Но муж, с неожиданным для него упорством прервав ее, заговорил быстрым, жарким шепотом:
- Глупости? Глупости, говоришь? Неужели ты не видишь, что мой племянник Гай уже давно не носит той маски, которую на Капри ему одолжил старый притворщик Тиберий, научивший его скрывать свое истинное лицо. Неужели ты не видишь всей его кровавой жестокости, всего бесстыдного распутства, которому он предается в компании актеров, пьяниц, сводников и подхалимов? Неужели ты не знаешь, что случилось с Марком Юлием Силланом? В чем была его вина? Может быть, Юния Клавдилла, его дочь, которая была замужем за Гаем и умерла вскоре после свадьбы, могла рассказать отцу о каких-то тайных пороках своего мужа. А может быть, сам Силлан, связанный с Гаем семейными отношениями, понял его порочную душу и, потеряв дочь, не мог удержаться от горьких упреков в адрес будущего, императора? Может быть. Но в чем обвинили Силлана? Этого человека высоких достоинств, благородного римлянина всегда честно высказывавшего свое мнение сенату - в каком преступлении его обвинили? Ему предъявили ложное обвинение в покушении на высшую власть и, подкупив свидетелей, обрекли на такое бесчестье, что он предпочел вскрыть вены и умереть! А в чем провинился Юлий Грек, почтенный сенатор, уважаемый как за величие души, так и за выдающуюся ученость? В том, что он отказался участвовать в преследовании невинного Силлана! Та самая твердость духа, которая не должна была вызвать ничего, кроме одобрения и почета, стоила ему жизни! А разве к нам не переменился Гай Цезарь? Да, в первые месяцы он приглашал нас на обеды, где я так усердно старался заслужить его малоуважительную благосклонность. Но и это прошло! Тогда он смеялся за моей спиной, но все же был добр ко мне! Он пожелал сделать меня консулом! С тобой он был так нежен и ласков, что это даже возбудило ревность Эннии Невии, посчитавшей тебя любовницей Цезаря. Но теперь ему нет до нас никакого дела! Я даже не знаю, получу ли ежегодную выплату в два миллиона сестерциев, которую он мне назначил, и я боюсь новых зловещих признаков немилости.
- Вот именно! Вот именно, - вполголоса заговорила Мессалина, жестом прерывая речь мужа, - он пренебрегает нами, он забывает, кто ты и какие у тебя права! Он теряет народную любовь и приобретает славу кровожадного, отвратительного, порочного тирана. Вскоре былые симпатии сменятся безразличием. А на его место придут презрение и ненависть. И вот тогда сенат, горожане, весь Рим, все будут искать избавителя, способного спасти их от власти деспота.

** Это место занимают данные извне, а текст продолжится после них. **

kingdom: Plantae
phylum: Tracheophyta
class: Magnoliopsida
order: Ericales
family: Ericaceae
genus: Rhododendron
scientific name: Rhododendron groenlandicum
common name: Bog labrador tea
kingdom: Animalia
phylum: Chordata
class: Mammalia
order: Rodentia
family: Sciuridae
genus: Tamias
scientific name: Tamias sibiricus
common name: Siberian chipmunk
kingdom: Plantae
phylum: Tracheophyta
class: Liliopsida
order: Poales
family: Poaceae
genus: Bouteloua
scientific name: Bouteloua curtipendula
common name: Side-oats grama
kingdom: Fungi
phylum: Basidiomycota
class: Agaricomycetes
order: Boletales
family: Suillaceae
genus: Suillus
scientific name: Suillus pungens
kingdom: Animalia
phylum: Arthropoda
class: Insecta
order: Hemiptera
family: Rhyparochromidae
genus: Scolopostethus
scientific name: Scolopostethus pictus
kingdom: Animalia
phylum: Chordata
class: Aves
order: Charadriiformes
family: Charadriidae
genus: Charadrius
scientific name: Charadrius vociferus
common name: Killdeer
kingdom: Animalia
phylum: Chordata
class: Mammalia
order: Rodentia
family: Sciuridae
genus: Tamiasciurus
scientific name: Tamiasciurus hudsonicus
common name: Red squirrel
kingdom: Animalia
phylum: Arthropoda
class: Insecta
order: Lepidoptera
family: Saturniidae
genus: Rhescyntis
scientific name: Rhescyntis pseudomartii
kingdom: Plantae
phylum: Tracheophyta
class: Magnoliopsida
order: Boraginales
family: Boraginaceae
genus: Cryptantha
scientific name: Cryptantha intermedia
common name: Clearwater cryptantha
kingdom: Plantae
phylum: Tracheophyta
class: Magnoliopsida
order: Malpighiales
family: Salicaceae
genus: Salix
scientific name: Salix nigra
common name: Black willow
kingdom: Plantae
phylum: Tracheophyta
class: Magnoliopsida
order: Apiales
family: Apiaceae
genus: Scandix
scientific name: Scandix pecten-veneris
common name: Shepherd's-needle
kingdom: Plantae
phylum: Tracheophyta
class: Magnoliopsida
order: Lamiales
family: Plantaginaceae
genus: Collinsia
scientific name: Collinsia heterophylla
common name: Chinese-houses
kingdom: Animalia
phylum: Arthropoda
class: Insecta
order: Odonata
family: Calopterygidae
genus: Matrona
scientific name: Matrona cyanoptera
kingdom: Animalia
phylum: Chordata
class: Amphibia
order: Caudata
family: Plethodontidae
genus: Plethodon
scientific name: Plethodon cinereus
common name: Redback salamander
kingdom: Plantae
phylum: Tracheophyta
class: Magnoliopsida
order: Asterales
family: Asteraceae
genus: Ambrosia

Но на кого смогут обратить свои взоры и надежды римляне? Если они к этому времени успеют узнать тебя, оценить высокие достоинства твоего имени и понять, что ты остался единственным наследником дома Юлия, то ты заслужишь все наивысшие почести, которые тебе суждены по праву твоего рождения и крови. А если тебя не будут видеть, не будут знать о твоем существовании, кто тогда вспомнит о тебе? Гай Цезарь не сможет жить долго, потому что его здоровье, подорванное невоздержанным образом жизни, так же слабо, как и его душа, склонная более всего к порокам и растлению. Это значит, что либо он умрет от болезней, либо его погубят собственные преступления. Что тогда?
Слушая жену, Клавдий все время делал ей знаки не повышать голоса, а когда она задала свой последний вопрос, испуганно прошептал:
- О Зевс! Зачем ты мне говоришь все это?
- Во имя Немезиды! - воскликнула Мессалина, схватив руку мужа и с силой сжав ее. - Что за супруг мне достался! Не мужчина, а мальчик, вечно дрожащий перед розгами воспитателя! Ты, верно, не знаешь, что фортуна выбирает храбрейших и всегда становится на их сторону! Ну хорошо, от тебя не требуется смелости!… Я не прошу тебя устраивать заговор. От тебя нужно только, чтобы ты не сидел дома, жирея от безделья; чтобы с достоинством исполнял свой общественный долг, чтобы чаще посещал зрелища и представления, чтобы несколько раз выступил в сенате, как ты умеешь это делать, чтобы всего лишь был на виду, принимал клиентов и щедро угощал их, чтобы, наконец, разослал во все библиотеки твою «Историю этрусков». Об остальном позаботится твоя жена, у которой в груди, кажется, стучит более мужественное сердце, чем твое.